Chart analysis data
<<<<

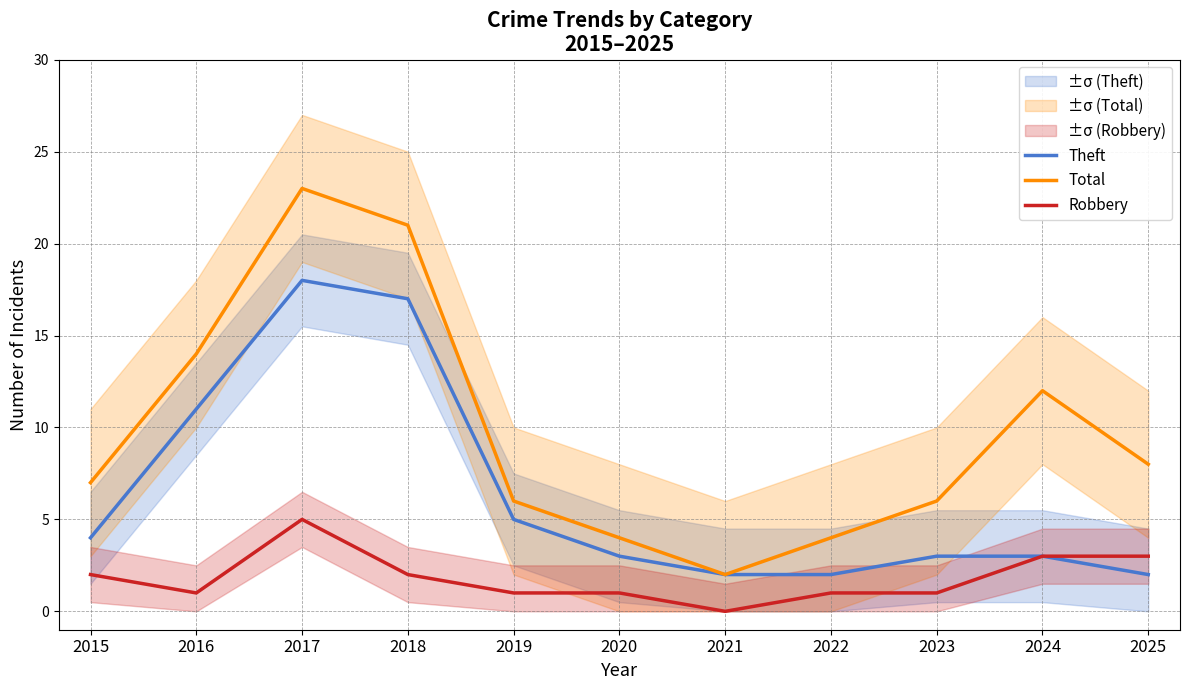

True or false: Total has a value of 23 at 2017.

True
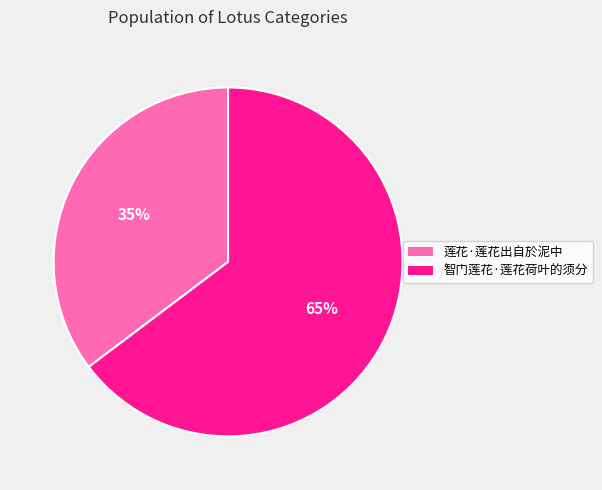

What is the smallest slice in the pie chart?

莲花·莲花出自於泥中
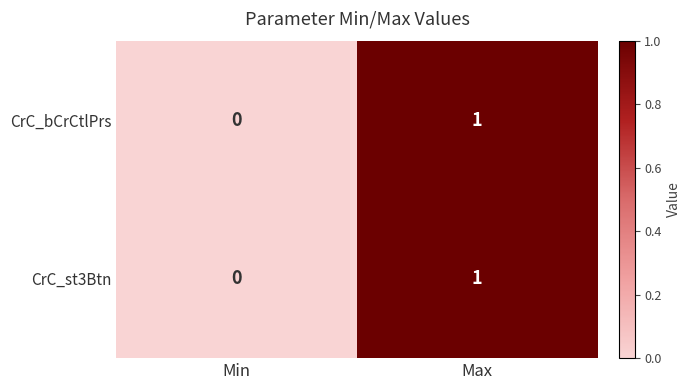

Reading right to left, list all the values displayed in this chart.

CrC_bCrCtlPrs: 1	0
CrC_st3Btn: 1	0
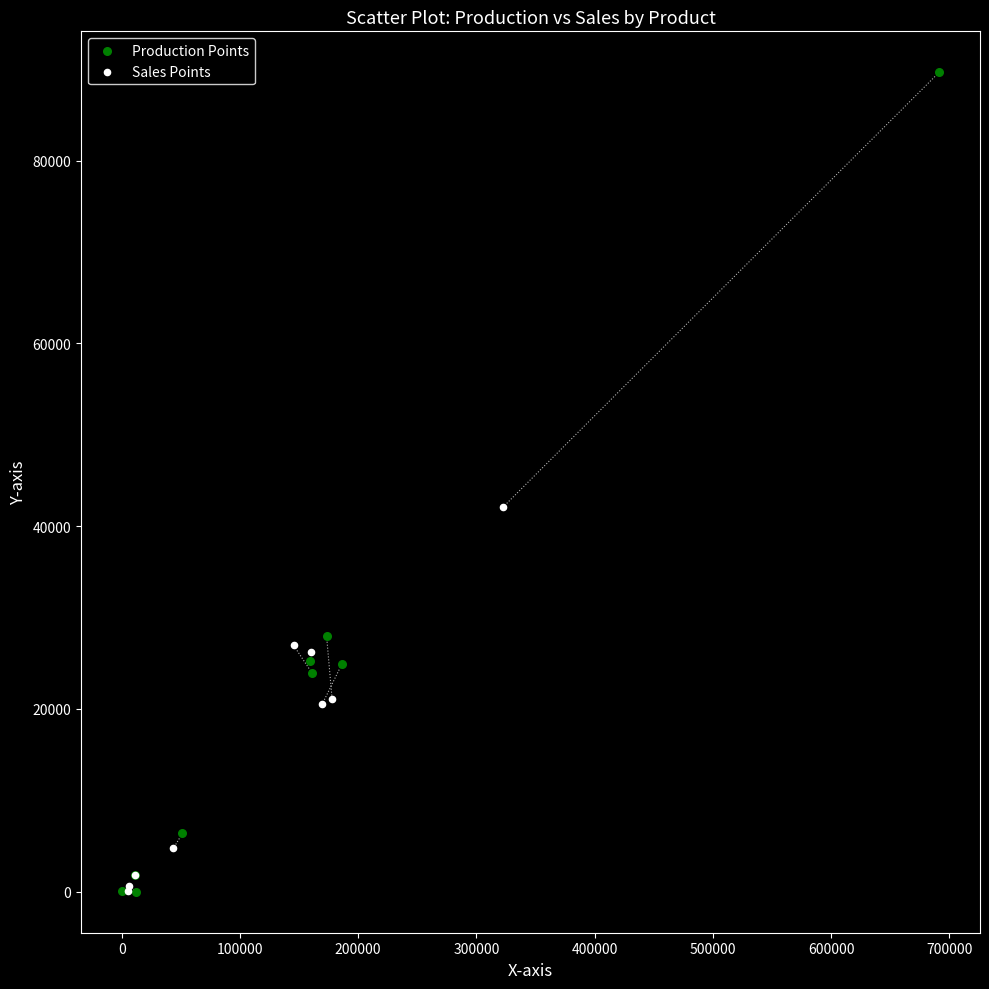

Which series reaches the maximum Y coordinate?

Production Points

>>>>

* **Problem to solve**
Copy the rows verbatim, starting with the line that contains "Reading right to" and continuing through the end of the rows. Omit the pictures from your copy.

* **Task response**
Reading right to left, list all the values displayed in this chart.

CrC_bCrCtlPrs: 1	0
CrC_st3Btn: 1	0

Which series reaches the maximum Y coordinate?

Production Points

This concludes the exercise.